▸ **Passage to read**:
========

His haute couture collection for the house of Givenchy was shown on showroom mannequins with gleaming Plexiglass heads, which emerged from holes in the floor on rotating turntables.

It was a bold move given the modern enthusiasm for models, when the likes of Kate Moss and Naomi Campbell to Gisele, the Brazilian It Girl, and Lisa Radcliffe, the new face of Calvin Klein, have their every move catalogued by the media.

The atmosphere resembled nothing more than a cool and serene museum exhibit: a marvellous romp through fashion history all stamped with the forward-looking signature that has made the designer famous. This could not, of course, have been more timely. This was the last Givenchy haute couture collection of the millennium, taking from the past while looking forward to the future.

McQueen's inspiration was Paul Delaroche's painting, The Execution of Lady Jane Grey. "I first saw this painting 15 years ago," he said. "Being a hopeless romantic, the emotion evoked that day has never left me." It is no coincidence that Grey's nine-day reign stretched from 10-19 July 1553 - she was beheaded some seven months later - and that this was therefore an anniversary.

========

▸ **Task prompt**: From the Givenchy show passage, extract word for word the part that begins at the words containing "The atmosphere resembled" and stops after "to the future.". The material has nothing to do with the Givenchy show passage.

========

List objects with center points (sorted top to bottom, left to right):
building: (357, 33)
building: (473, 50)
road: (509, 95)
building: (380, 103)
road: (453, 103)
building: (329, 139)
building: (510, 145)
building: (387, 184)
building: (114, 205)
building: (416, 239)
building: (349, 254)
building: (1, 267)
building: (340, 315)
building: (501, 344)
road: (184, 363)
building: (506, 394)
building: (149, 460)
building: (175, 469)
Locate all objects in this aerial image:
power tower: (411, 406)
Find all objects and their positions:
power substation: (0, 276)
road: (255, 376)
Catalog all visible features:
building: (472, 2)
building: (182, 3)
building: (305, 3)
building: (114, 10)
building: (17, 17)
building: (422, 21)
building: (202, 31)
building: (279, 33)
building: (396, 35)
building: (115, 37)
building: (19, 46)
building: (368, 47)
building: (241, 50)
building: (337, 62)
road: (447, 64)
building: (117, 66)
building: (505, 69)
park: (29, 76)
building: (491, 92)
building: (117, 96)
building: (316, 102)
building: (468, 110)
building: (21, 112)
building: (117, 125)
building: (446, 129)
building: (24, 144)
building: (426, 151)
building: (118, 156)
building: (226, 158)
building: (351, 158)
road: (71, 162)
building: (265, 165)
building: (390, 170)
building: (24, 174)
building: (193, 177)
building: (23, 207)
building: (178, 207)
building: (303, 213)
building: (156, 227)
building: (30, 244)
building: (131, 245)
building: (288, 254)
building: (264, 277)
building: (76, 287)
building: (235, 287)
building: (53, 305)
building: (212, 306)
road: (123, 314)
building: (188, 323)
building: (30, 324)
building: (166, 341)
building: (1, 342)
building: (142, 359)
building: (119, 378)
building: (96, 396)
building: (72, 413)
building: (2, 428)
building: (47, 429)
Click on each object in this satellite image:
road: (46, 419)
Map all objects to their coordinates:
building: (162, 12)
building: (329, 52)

========

▸ **Exercise output**:
The atmosphere resembled nothing more than a cool and serene museum exhibit: a marvellous romp through fashion history all stamped with the forward-looking signature that has made the designer famous. This could not, of course, have been more timely. This was the last Givenchy haute couture collection of the millennium, taking from the past while looking forward to the future.